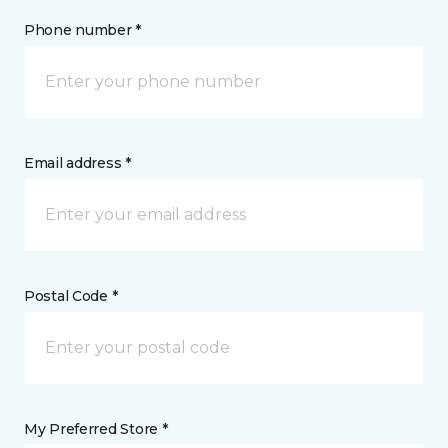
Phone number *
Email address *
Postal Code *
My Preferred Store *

...

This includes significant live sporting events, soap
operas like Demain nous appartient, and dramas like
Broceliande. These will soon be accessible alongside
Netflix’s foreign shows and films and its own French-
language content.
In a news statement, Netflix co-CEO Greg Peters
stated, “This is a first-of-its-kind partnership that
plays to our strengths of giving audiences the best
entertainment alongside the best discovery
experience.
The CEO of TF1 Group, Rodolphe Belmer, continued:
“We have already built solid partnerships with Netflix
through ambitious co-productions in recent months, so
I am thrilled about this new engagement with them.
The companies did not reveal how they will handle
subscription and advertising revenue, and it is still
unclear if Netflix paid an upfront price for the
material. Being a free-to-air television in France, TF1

● **Exercise details**
Lines above that include the string "Netflix" need to be copied.

● **Answer area**
Netflix’s foreign shows and films and its own French-
In a news statement, Netflix co-CEO Greg Peters
“We have already built solid partnerships with Netflix
unclear if Netflix paid an upfront price for the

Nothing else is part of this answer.